Michael Sokolov sokolov at ifactory.com
Sun Jul 25 15:05:12 PDT 2010


  Requirements on Optimizers [was ANSWERS to "What's
	wrong with XQuery" question]
On 7/25/2010 9:51 AM, Martin Probst wrote:
>> Part of the answer, I think, is to make performance less reliant on good
>> optimization. In XSLT, the key() function goes a long way towards this:
>> by giving programmers a tool to control when indexes are built and used,
>> performance of many join constructs becomes much more predictable
>> [...]
>>
>>      
> It might be nice to have language constructs saying "guarantee to me
> that you do this in O(something), otherwise fail".
>    

That's exactly right - for applications with sufficient scale, it's just 
not enough to know that a given expression will be evaluated correctly: 
it's also critical to understand whether indexed lookup will be applied 
so as to guarantee completion (or failure) before the universe ends. I 
heartily advocate tools (such as xslt's key()) that enable programmers 
to communicate this sort of requirement to the query evaluator.

This already does exist (in vendor-specific extensions) in various 
xquery database implementations that provide query extension functions 
which allow explicit invocation of index lookups, for both full-text 
queries, and also in some cases for typed value-based (range) queries. 
As an aside, a related feature that is critical is the ability for the 
query-writer to profile queries at a fine grain and/or have some 
visibility into the execution plan.

I'm new to this discussion, so I'm sure that I'm unaware of a lot of 
what has gone on, so please forgive me if I'm asking for something that 
already exists! Over the past few years I've been devoted to 
implementing large systems using xquery and have struggled at times with 
getting predictable performance, especially across multiple platforms, 
so I offer the wish list of an implementor.

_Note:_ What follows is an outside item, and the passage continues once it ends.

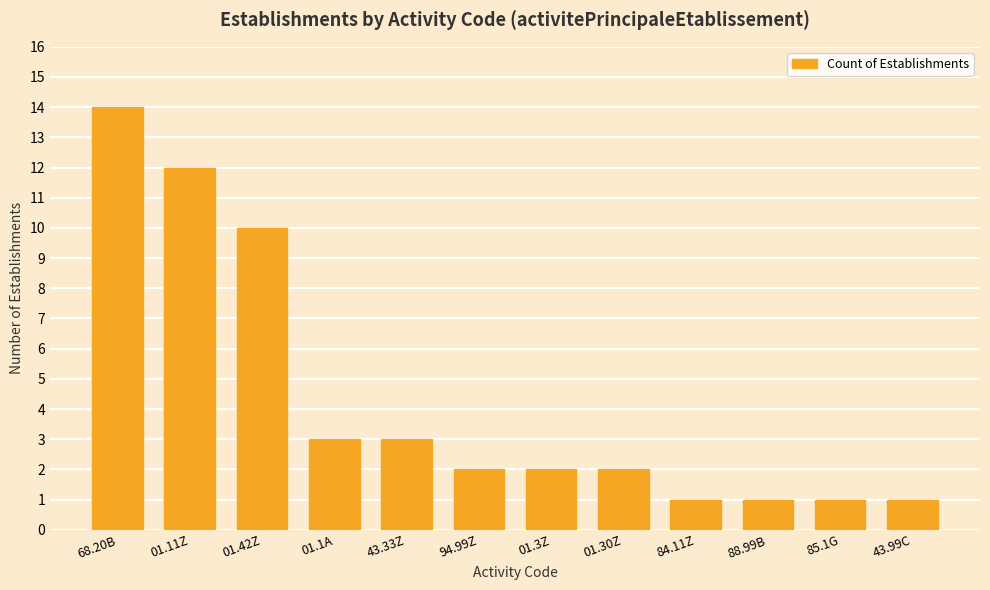

What is the maximum value shown in the chart?

14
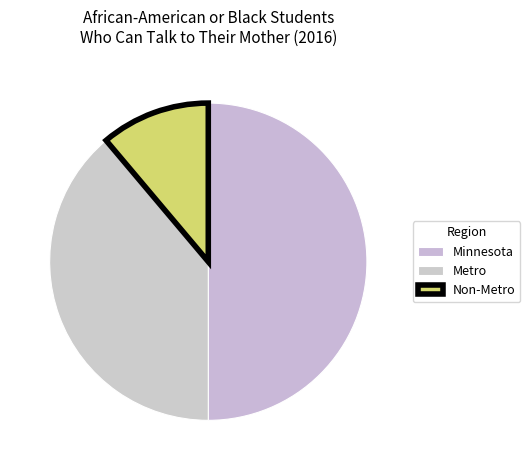

To the nearest percent, what is the average slice percentage?

33%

It would be good idea to have some agreement on a standard for how to 
query using indexes, and possibly how to create them as well. It does 
seem to me that xslt key() is pretty close to getting it right: I might 
prefer to add a few features though :)

1) the ability to query the values of the index keys and their 
statistics (for faceting, distinct-values, max and the like); ideally 
could be restricted by an orthogonal sequence of  some sort (ie - given 
a sequence of nodes, how many have each key value?)
2) Specifying type and collation information for indexes (and queries) 
to enable range queries

I understand there is xquery full-text which may address some (or all ?) 
of my concerns. I hope you will forgive me for not being completely au 
courant regarding that: as an implementor, I'm focused on what's 
available now and in the near future.  But my quick read of that spec 
turns up only a few references to indexing, none of which seem normative.